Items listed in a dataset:
········

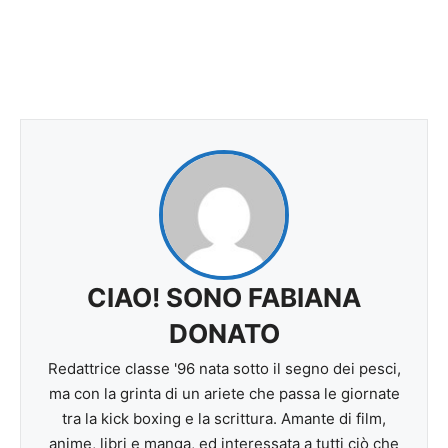
CIAO! SONO FABIANA
DONATO
Redattrice classe '96 nata sotto il segno dei pesci,
ma con la grinta di un ariete che passa le giornate
tra la kick boxing e la scrittura. Amante di film,
anime, libri e manga, ed interessata a tutti ciò che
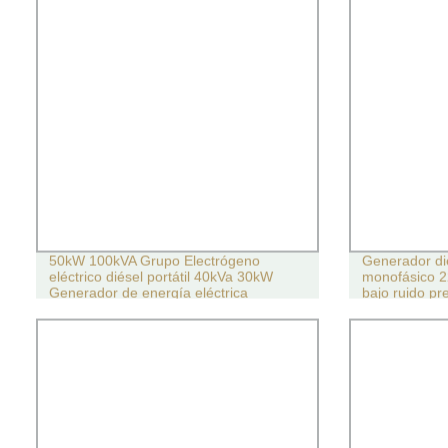
50kW 100kVA Grupo Electrógeno
Generador dié
eléctrico diésel portátil 40kVa 30kW
monofásico 2
Generador de energía eléctrica
bajo ruido pr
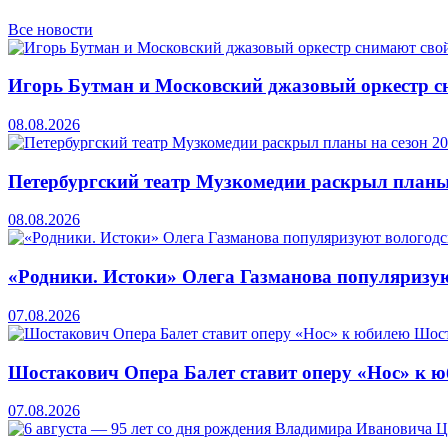
Все новости
Игорь Бутман и Московский джазовый оркестр сн
08.08.2026
Петербургский театр Музкомедии раскрыл планы
08.08.2026
«Родники. Истоки» Олега Газманова популяризую
07.08.2026
Шостакович Опера Балет ставит оперу «Нос» к 
07.08.2026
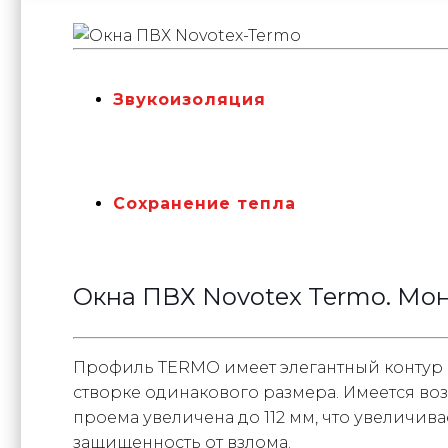
Звукоизоляция
Сохранение тепла
Окна ПВХ Novotex Termo. М
Профиль TERMO имеет элегантный контур б
створке одинакового размера. Имеется воз
проема увеличена до 112 мм, что увеличив
защищенность от взлома.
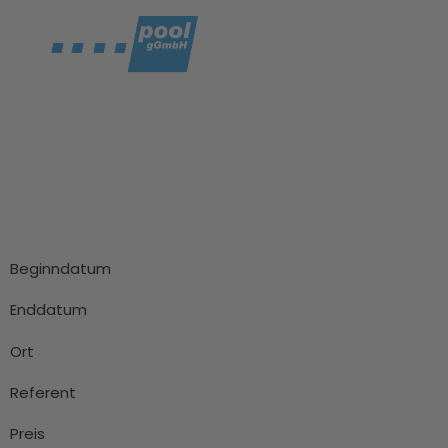
Fort-und
Weiterbildungen:
Veranstaltungskale
Beginndatum
Enddatum
Ort
Referent
Preis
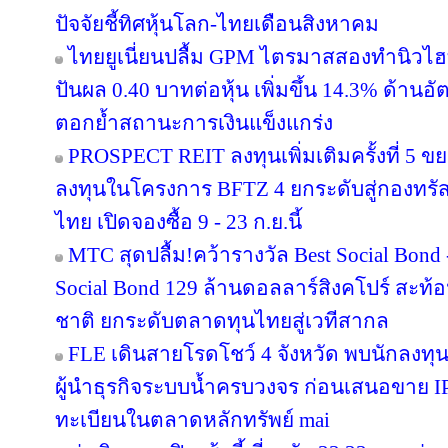
ปัจจัยชี้ทิศหุ้นโลก-ไทยเดือนสิงหาคม
ไทยยูเนี่ยนปลื้ม GPM ไตรมาสสองทำนิวไฮ
ปันผล 0.40 บาทต่อหุ้น เพิ่มขึ้น 14.3% ด้าน
ตอกย้ำสถานะการเงินแข็งแกร่ง
PROSPECT REIT ลงทุนเพิ่มเติมครั้งที่ 5 ข
ลงทุนในโครงการ BFTZ 4 ยกระดับสู่กองทร
ไทย เปิดจองซื้อ 9 - 23 ก.ย.นี้
MTC สุดปลื้ม!คว้ารางวัล Best Social Bond
Social Bond 129 ล้านดอลลาร์สิงคโปร์ สะท้อ
ชาติ ยกระดับตลาดทุนไทยสู่เวทีสากล
FLE เดินสายโรดโชว์ 4 จังหวัด พบนักลงทุ
ผู้นำธุรกิจระบบน้ำครบวงจร ก่อนเสนอขาย IP
ทะเบียนในตลาดหลักทรัพย์ mai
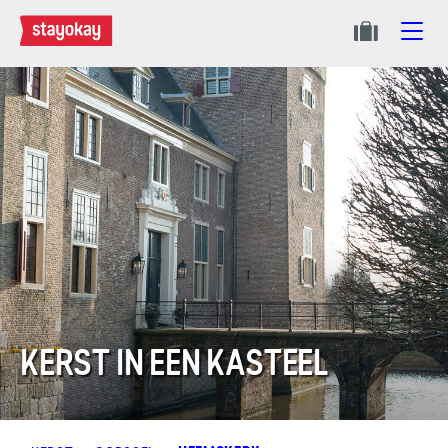
KERST IN EEN KASTEEL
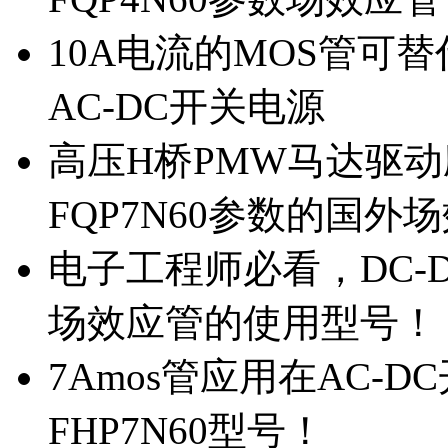
10A电流的MOS管可替
AC-DC开关电源
高压H桥PMW马达驱动应
FQP7N60参数的国外
电子工程师必看，DC-D
场效应管的使用型号！
7Amos管应用在AC-D
FHP7N60型号！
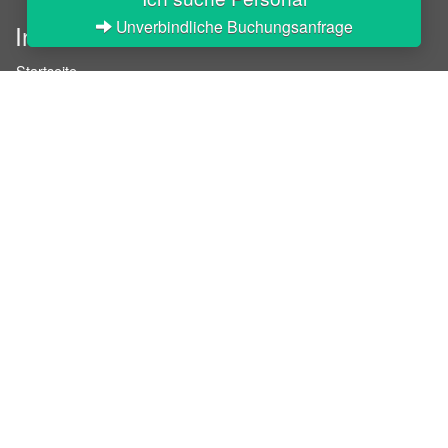
Unverbindliche Buchungsanfrage
InStaff
Startseite
Über InStaff
Karriere
Impressum
Login
Messekalender
Arbeitsverträge
Bewerbungsunterlagen
Schulungen
Arbeitsrecht
Arbeitsschutz Unterweisungen
Jobratgeber
HR-Ratgeber
AGB für Geschäftskunden
Nutzungsbedingungen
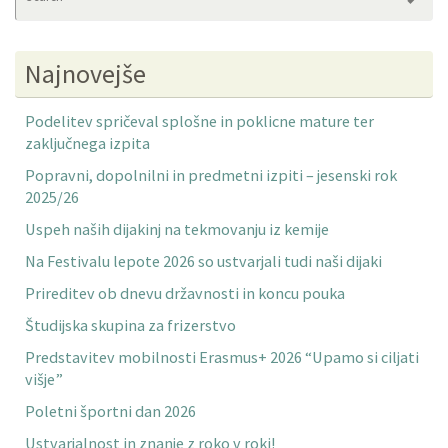
fo
Najnovejše
Podelitev spričeval splošne in poklicne mature ter
zaključnega izpita
Popravni, dopolnilni in predmetni izpiti – jesenski rok
2025/26
Uspeh naših dijakinj na tekmovanju iz kemije
Na Festivalu lepote 2026 so ustvarjali tudi naši dijaki
Prireditev ob dnevu državnosti in koncu pouka
Študijska skupina za frizerstvo
Predstavitev mobilnosti Erasmus+ 2026 “Upamo si ciljati
višje”
Poletni športni dan 2026
Ustvarjalnost in znanje z roko v roki!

········

» **Aim of the task**:
With pictures excluded, the lines running from the one containing "AGB für Geschäftskunden" through the last line of the records above are to be restated exactly and in full.

» **Answer for the task**:
AGB für Geschäftskunden
Nutzungsbedingungen
fo
Najnovejše
Podelitev spričeval splošne in poklicne mature ter
zaključnega izpita
Popravni, dopolnilni in predmetni izpiti – jesenski rok
2025/26
Uspeh naših dijakinj na tekmovanju iz kemije
Na Festivalu lepote 2026 so ustvarjali tudi naši dijaki
Prireditev ob dnevu državnosti in koncu pouka
Študijska skupina za frizerstvo
Predstavitev mobilnosti Erasmus+ 2026 “Upamo si ciljati
višje”
Poletni športni dan 2026
Ustvarjalnost in znanje z roko v roki!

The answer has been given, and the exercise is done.